2023-01-13 06:14:00 AM
Pytorch Lightning Overview
파이토치 라이트닝 개요 - 공식 문서 핵심만 정리

1. Define Module

https://pytorch-lightning.readthedocs.io/en/stable/starter/introduction.html#define-a-lightningmodule

import os
from torch import optim, nn, utils, Tensor
from torchvision.datasets import MNIST
from torchvision.transforms import ToTensor
import pytorch_lightning as pl

# define any number of nn.Modules (or use your current ones)
encoder = nn.Sequential(nn.Linear(28 * 28, 64), nn.ReLU(), nn.Linear(64, 3))
decoder = nn.Sequential(nn.Linear(3, 64), nn.ReLU(), nn.Linear(64, 28 * 28))
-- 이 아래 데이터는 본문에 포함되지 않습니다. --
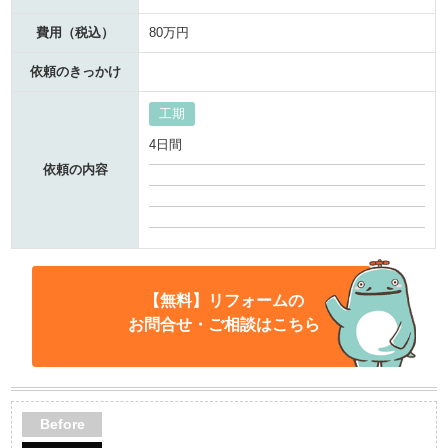
費用（税込）
80万円
依頼のきっかけ
工期
4日間
依頼の内容
【無料】リフォームの
お問合せ・ご相談はこちら
Before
# define the LightningModule
class LitAutoEncoder(pl.LightningModule):
    def __init__(self, encoder, decoder):
        super().__init__()
        self.encoder = encoder
        self.decoder = decoder

    def training_step(self, batch, batch_idx):
        # training_step defines the train loop.
        # it is independent of forward
        x, y = batch
        x = x.view(x.size(0), -1)
        z = self.encoder(x)
        x_hat = self.decoder(z)
        loss = nn.functional.mse_loss(x_hat, x)
        # Logging to TensorBoard by default
        self.log("train_loss", loss)
        return loss

    def configure_optimizers(self):
        optimizer = optim.Adam(self.parameters(), lr=1e-3)
        return optimizer

# init the autoencoder
autoencoder = LitAutoEncoder(encoder, decoder)

2. Train

# train the model (hint: here are some helpful Trainer arguments for rapid idea iteration)
trainer = pl.Trainer(limit_train_batches=100, max_epochs=1)
trainer.fit(model=autoencoder, train_dataloaders=train_loader)
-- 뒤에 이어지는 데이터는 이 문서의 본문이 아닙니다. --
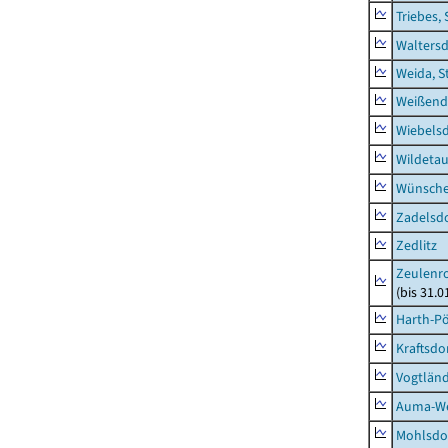
Triebes, 
Waltersd
Weida, S
Weißend
Wiebelsd
Wildeta
Wünsche
Zadelsdo
Zedlitz
Zeulenro
(bis 31.
Harth-Pö
Kraftsdo
Vogtländ
Auma-Wei
Mohlsdor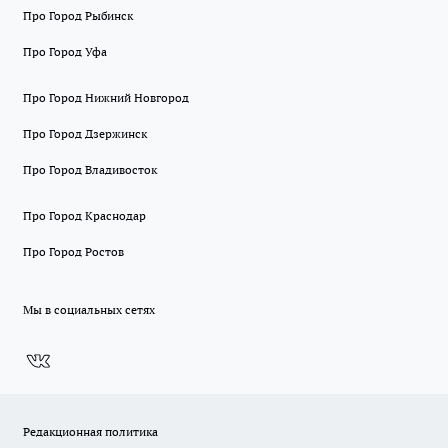
Про Город Рыбинск
Про Город Уфа
Про Город Нижний Новгород
Про Город Дзержинск
Про Город Владивосток
Про Город Краснодар
Про Город Ростов
Мы в социальных сетях
Редакционная политика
The Lightning Trainer automates 40+ tricks including:

3. Test

https://pytorch-lightning.readthedocs.io/en/stable/common/evaluation_basic.html#define-the-test-loop

from torch.utils.data import DataLoader

# initialize the Trainer
trainer = Trainer()

# test the model
trainer.test(model, dataloaders=DataLoader(test_set))

4. Validation

https://pytorch-lightning.readthedocs.io/en/stable/common/evaluation_basic.html#define-the-validation-loop

Trainer.fit() 실행할 때 val_dataloaders 파라미터에 valid 데이터 셋이 포함된 DataLoader를 넘겨주면 된다.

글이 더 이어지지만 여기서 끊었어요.